If Saturday mornings find you in or near the Plateau-Mont-Royal district of Montreal, then you are an easy walk to a cozy, informal little shul that would love to see you.

Its home, at the corner of Clark and Bagg Streets since 1921, is Quebec’s oldest living synagogue building. It is recognized as a heritage site by Quebec’s Minister of Culture, by the City of Montreal, and, informally, by the many dozens of visitors drawn every year to its doors by guide books, internet sites, school programmes and religious organizations. Outside, the building is a plain brick box, albeit with a pretty canopy over the front door, and a garden in front that lifts the heart.
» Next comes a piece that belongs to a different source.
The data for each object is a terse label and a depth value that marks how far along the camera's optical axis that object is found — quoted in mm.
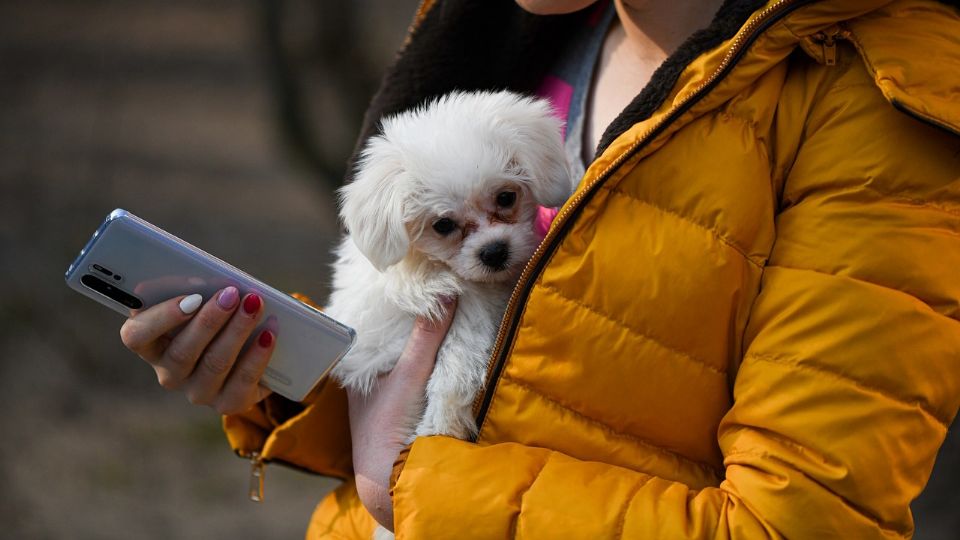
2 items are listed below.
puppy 2152
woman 1998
Inside, the place is a jewel, lovingly cared for and completely original in every way save for the basement, which was renovated in 1998 with generous help from the Government of Quebec. The sole survivor among the two dozen or so synagogues that sixty years ago dotted its immediate neighbourhood, the shul at one and the same time is a relic of a vanished past and a living, breathing, flourishing religious community.

The shul is orthodox. Services are held every shabbos and yom tov — mornings only, from 9:00AM, except for Kol Nidrei and the evening Megila-reading on Purim. There are kiddushes on shabbos and yom tov, seudot at Purim and Hannukah, and a seder at Pesach.

Kiddushes, seudot, seders and High Holiday seats are all free of charge.